Because "Jesus, please." gets the point across just as well as the much longer prayers I've prayed lately.  Sometimes I think it gets the point across even better.  Because that's the moment that I have nothing else left.  The moment I come completely to the end of myself.  The moment where I'm open to letting Jesus do whatever it takes.

And that's a really good place to be.

I haven't seen that miracle yet.  I might never see these specific prayers answered the way I want.

But I know.  I know God hears me.  I know he sees the hurt and the pain my heart has been in for the last 3 months.  I know he cares.  And I know he has a plan.

And so, I'll keep praying and keep trusting and keep hoping for this specific miracle until God tells me step back.

"...when my heart is overwhelmed: lead me to the rock that is higher than I." Psalm 61:2b

Tuesday, January 12, 2016

The hard

I haven't written in awhile.  Partly because I'm not exactly sure what to write and partly because I'm not sure I know how to say what God keeps impressing on my heart.  But I'm going to give it a try.

These last couple of months have been HARD. Like lots of tears, long nights, and trouble laughing hard.
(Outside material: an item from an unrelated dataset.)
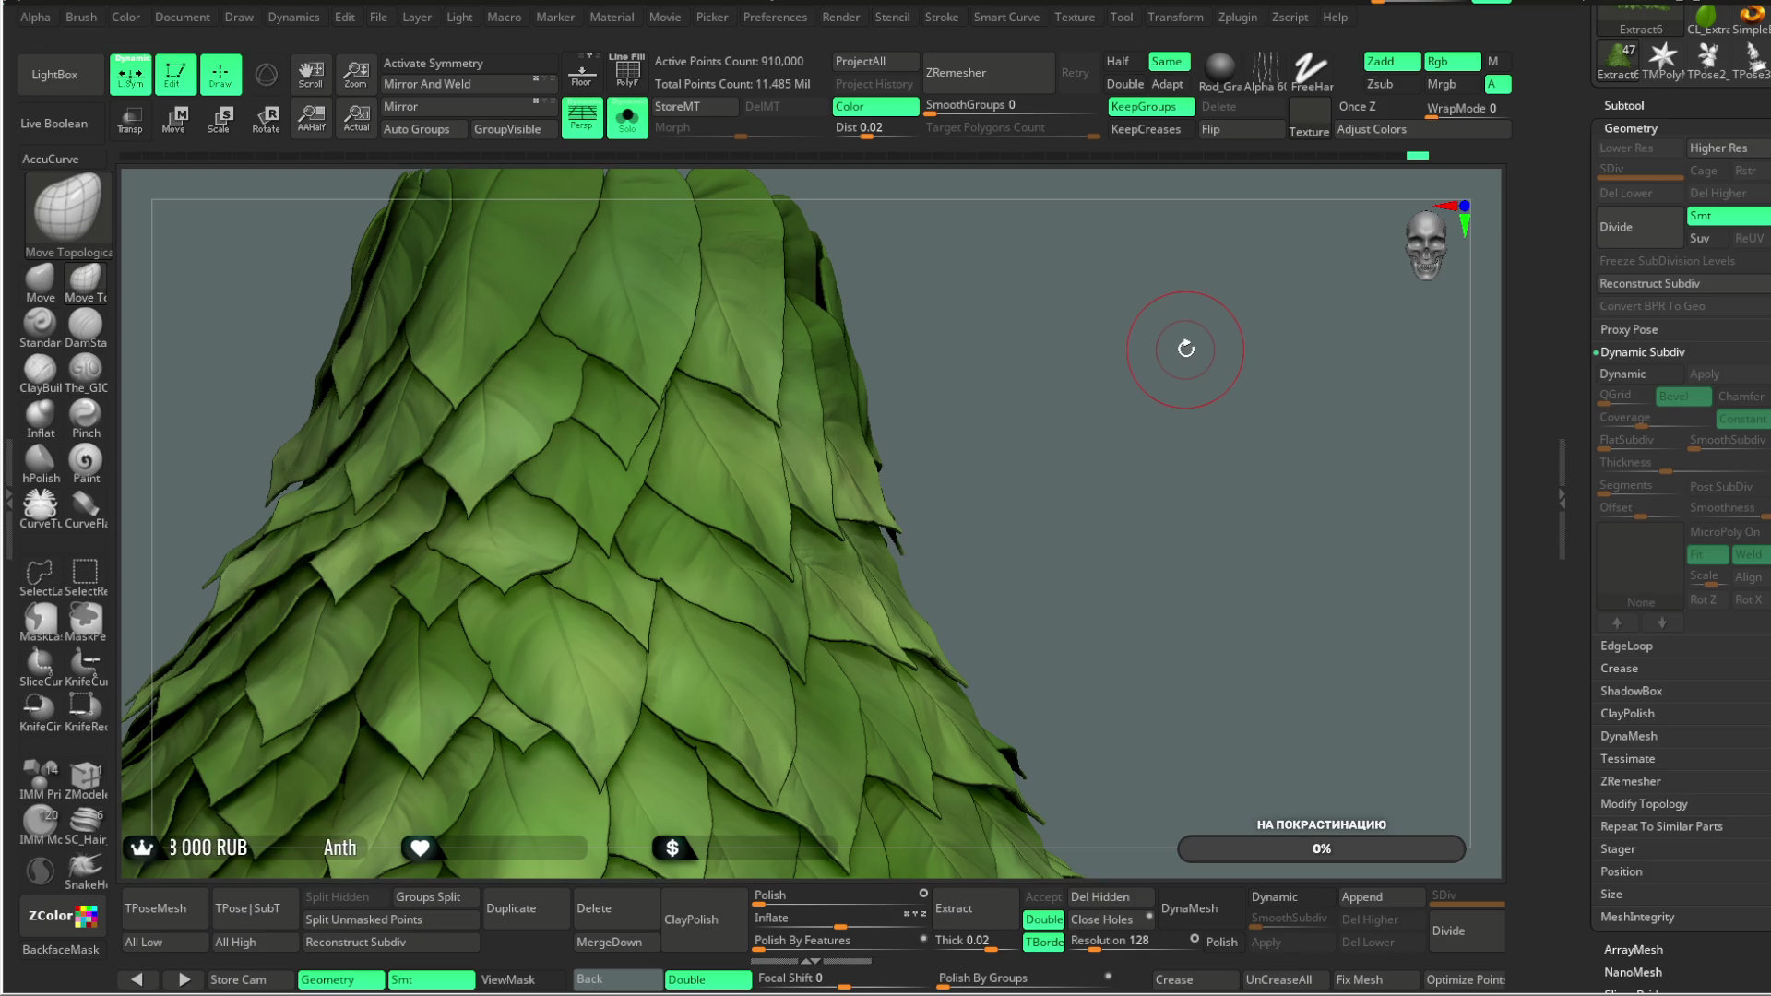
mouse_move(1178, 348)
left_mouse_down()
mouse_move(1170, 276)
mouse_move(1181, 325)
left_mouse_up()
Like I should have bought stock in Kleenex hard.  If I've been moody, depressed or distant with you, I'm sorry.  So sorry. I have so many emotions swirling around inside of me all the time that it's difficult to know which way is up and I know the people closest to me are taking the brunt of it.

Yes.  The last two and a half months have been hard.

But can I tell you what's good about the hard?

The hard brings out the people in your life who love you.  The prayers people have prayed.  The tears people have cried with me.  The hugs people have given.  The places to hide people have provided.  The sense of normalcy when everything else seems abnormal.  I would not have gotten through the last couple of months without my people.  I will not get through the next few months without my people.  The hard reminds me of who those people are.

The hard brings me closer to Jesus.  It forces me to my knees because I can't handle it on my own. It makes me pray more, read Jesus' words more, worship more.  It makes me trust him more.  Because as I have prayed for wisdom and discernment and to know which way to walk, I hear his voice.  It's not always loud.  It hasn't been easy.  But I know it's him.  I know he's saying, "Trust me."

The hard reminds me of how big my God is.  It puts children's songs running through my head to give me hope and encouragement.  It brings to mind Bible verse upon Bible verse that I've memorized about how God can do what I feel is impossible. About trusting him.  About resting in him.

This hard isn't going away yet.  I'll admit, there are days when I wonder why God hasn't let me walk away from this situation. I've even come pretty close a couple of times lately.  But every time I've gotten close to walking away from this hard, God has stopped me.  He's said, "Not yet.  Trust me." And so I do my best to trust.  And I cry and I pray and I hope and I get discouraged and I keep fighting and I pray and I figure out how to adjust my eyes back to Jesus and the cycle repeats itself about a million and one more times.

I don't know how this hard will ultimately end up.  I do know that right now, God is calling me to trust him with the hard.  And part of that trust, is trusting that God will show me when this specific season of hard is over... no matter how it ends.

I've found that I don't particularly like the hard.  I don't know many people who do.  But what I do like?  I like the results the hard produces.  I like the times I draw closer to Jesus.  I like seeing the people who love me support and love on me. I like knowing how big my God is. I like knowing that I can trust God, because he's a good God, who loves me and wants the absolute best for me.

This season of hard isn't easy, but I'm trusting that God will make it worth it.